After allegedly gaining access to Microsoft’s Azure DevOps source code repositories over the weekend, the South American-based data extortion hacking group Lapsus $ has now made some of the company’s internal files available online.
In a recent post on Telegram, the group shared a screenshot of Microsoft’s Azure DevOps account to show that they had hacked one of the company’s servers which contained the source code for Bing, Cortana and a number of other internal projects.
Now though, Lapsus $ has made the source code for over 250 Microsoft projects available online in a 9GB torrent. According to the group, the torrent itself contains 90 percent of the source code for Bing and 45 percent of the source code for both Bing Maps and Cortana.
While Lapsus $ says that they only leaked some of Microsoft’s source code, security researchers that spoke with BleepingComputer say that the uncompressed archive actually contains 37GB of projects. After examining the contents of the torrent more closely, the security researchers are confident that the leaked files are legitimate internal source code from the company.
Paying for access
In addition to internal source code, some of the leaked projects contain emails and other documentation that was used internally by Microsoft engineers working on mobile apps. The projects themselves all appear to be related to web-based infrastructure, websites or mobile apps and at this time, it seems that Lapsus $ did not steal any source code for Microsoft’s desktop software such as Windows 11, Windows Server and Microsoft Office.
Microsoft may be the latest victim but over the past few months, the Lapsus $ group has made a name for itself by successfully attacking Nvidia, Samsung, Vodafone, Ubisoft and Mercado Libre.
While it’s still unknown as to how the group has managed to target the source code repositories of so many big companies in such a short time, some security researchers believe Lapsus $ is paying corporate insiders for access.
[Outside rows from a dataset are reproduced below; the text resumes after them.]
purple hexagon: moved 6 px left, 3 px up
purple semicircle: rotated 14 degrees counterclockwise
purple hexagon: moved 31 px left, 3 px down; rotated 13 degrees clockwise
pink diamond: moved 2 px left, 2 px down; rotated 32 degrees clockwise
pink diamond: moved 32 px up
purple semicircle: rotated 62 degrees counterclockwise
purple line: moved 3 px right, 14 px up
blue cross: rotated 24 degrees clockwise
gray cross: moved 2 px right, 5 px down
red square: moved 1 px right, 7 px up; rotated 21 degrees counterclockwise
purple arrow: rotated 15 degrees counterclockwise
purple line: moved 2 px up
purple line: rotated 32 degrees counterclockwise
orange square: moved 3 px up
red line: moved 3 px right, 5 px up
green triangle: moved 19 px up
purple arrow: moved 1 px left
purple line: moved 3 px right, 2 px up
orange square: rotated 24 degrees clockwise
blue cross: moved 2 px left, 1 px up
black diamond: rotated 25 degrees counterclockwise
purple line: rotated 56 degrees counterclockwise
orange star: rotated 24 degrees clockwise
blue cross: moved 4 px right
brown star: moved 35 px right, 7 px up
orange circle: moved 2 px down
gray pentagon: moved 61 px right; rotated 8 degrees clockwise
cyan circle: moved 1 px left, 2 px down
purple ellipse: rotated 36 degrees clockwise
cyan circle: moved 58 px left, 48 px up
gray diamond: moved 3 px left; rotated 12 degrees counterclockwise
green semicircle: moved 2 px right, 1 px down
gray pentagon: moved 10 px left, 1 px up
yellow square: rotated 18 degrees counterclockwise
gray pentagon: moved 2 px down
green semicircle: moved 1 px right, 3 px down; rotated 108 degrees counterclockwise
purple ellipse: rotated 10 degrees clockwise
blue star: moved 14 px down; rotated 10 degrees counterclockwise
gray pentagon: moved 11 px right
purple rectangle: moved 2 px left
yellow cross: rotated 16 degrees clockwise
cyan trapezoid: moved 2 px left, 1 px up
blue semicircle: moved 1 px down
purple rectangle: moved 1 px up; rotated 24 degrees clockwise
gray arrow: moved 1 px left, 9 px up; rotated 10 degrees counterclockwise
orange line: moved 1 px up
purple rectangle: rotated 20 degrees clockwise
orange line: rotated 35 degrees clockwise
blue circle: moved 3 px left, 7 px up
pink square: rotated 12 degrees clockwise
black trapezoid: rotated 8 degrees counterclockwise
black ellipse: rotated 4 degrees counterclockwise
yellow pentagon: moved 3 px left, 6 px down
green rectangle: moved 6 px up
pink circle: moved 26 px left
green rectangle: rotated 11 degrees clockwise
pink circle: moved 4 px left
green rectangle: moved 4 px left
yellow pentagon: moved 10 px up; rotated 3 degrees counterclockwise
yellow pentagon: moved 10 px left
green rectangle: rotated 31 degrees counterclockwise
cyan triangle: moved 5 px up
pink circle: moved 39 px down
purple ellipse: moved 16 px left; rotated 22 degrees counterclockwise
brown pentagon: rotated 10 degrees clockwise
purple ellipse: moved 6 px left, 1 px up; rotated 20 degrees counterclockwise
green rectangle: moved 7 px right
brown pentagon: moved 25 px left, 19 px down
In fact, in a previous post on its fast-growing Telegram channel, the group said that it actively recruits employees and insiders at telecoms, large software and gaming companies, call centers and dedicated server hosting providers.
Besides recruitment, Lapsus $ also uses its Telegram channel to announce new leaks and attacks as well as for self-promotion. The group has already amassed close to 40k subscribers on the platform which it even uses to chat with its fans.
Now that the Lapsus $ group has gained a great deal of online notoriety, expect law enforcement agencies and even large companies like Microsoft to begin taking action to disrupt its activities before it strikes again.